* _The data_
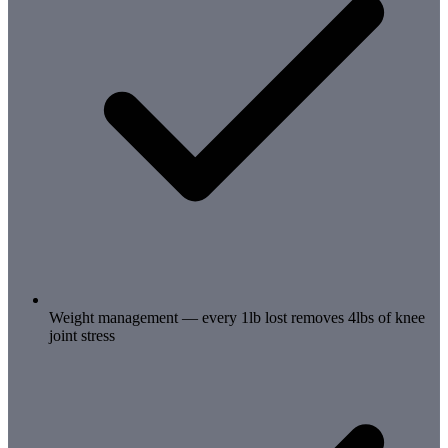
Weight management — every 1lb lost removes 4lbs of knee
joint stress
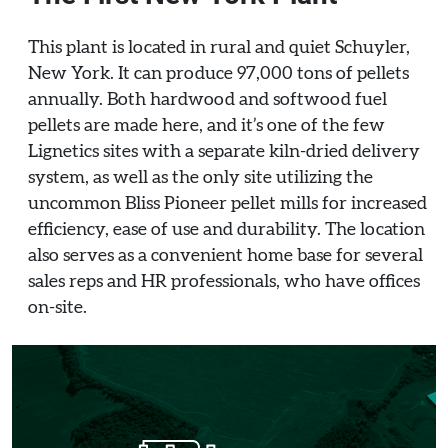
This plant is located in rural and quiet Schuyler,
New York. It can produce 97,000 tons of pellets
annually. Both hardwood and softwood fuel
pellets are made here, and it’s one of the few
Lignetics sites with a separate kiln-dried delivery
system, as well as the only site utilizing the
uncommon Bliss Pioneer pellet mills for increased
efficiency, ease of use and durability. The location
also serves as a convenient home base for several
sales reps and HR professionals, who have offices
on-site.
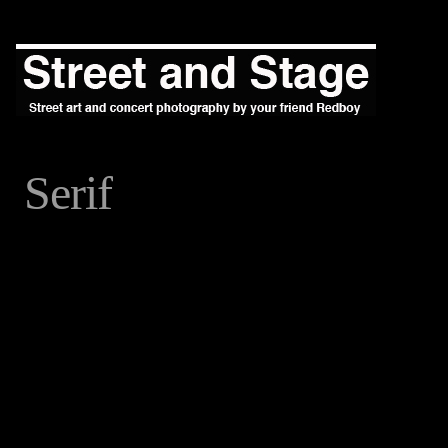
Serif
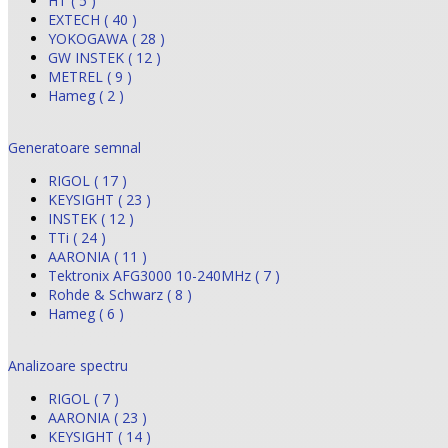
HT ( 5 )
EXTECH ( 40 )
YOKOGAWA ( 28 )
GW INSTEK ( 12 )
METREL ( 9 )
Hameg ( 2 )
Generatoare semnal
RIGOL ( 17 )
KEYSIGHT ( 23 )
INSTEK ( 12 )
TTi ( 24 )
AARONIA ( 11 )
Tektronix AFG3000 10-240MHz ( 7 )
Rohde & Schwarz ( 8 )
Hameg ( 6 )
Analizoare spectru
RIGOL ( 7 )
AARONIA ( 23 )
KEYSIGHT ( 14 )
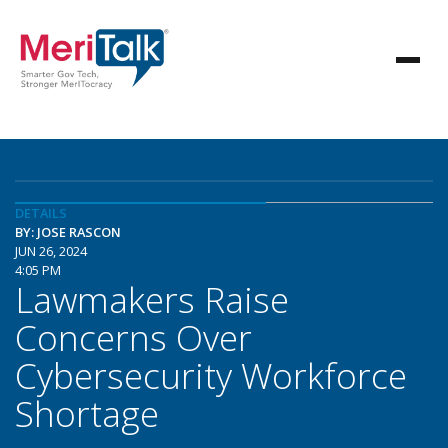
DETAILS
BY: JOSE RASCON
JUN 26, 2024
4:05 PM
Lawmakers Raise
Concerns Over
Cybersecurity Workforce
Shortage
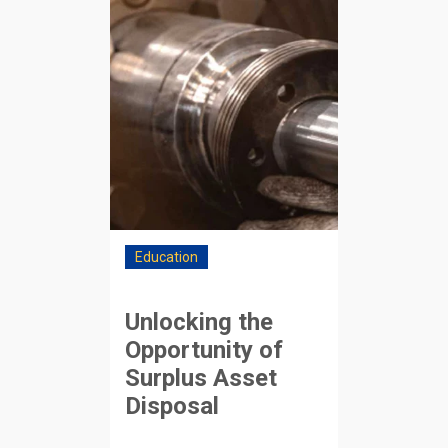
Education
Unlocking the
Opportunity of
Surplus Asset
Disposal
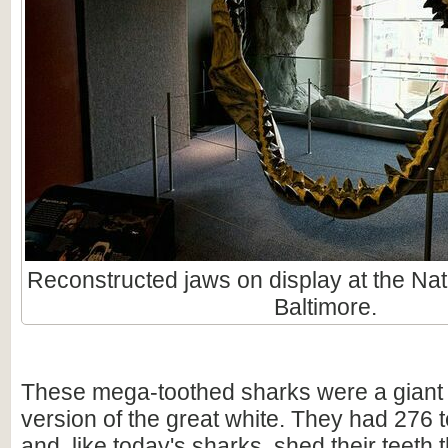
Reconstructed jaws on display at the Nat
Baltimore.
These mega-toothed sharks were a giant
version of the great white. They had 276 t
and, like today's sharks, shed their teeth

* _What to work on_
Write out exactly the lines from the one containing "Unlocking the" through the end of the records above, both included, leaving all pictures out.

* _Expected answer_
Unlocking the
Opportunity of
Surplus Asset
Disposal
Reconstructed jaws on display at the Nat
Baltimore.
These mega-toothed sharks were a giant
version of the great white. They had 276 t
and, like today's sharks, shed their teeth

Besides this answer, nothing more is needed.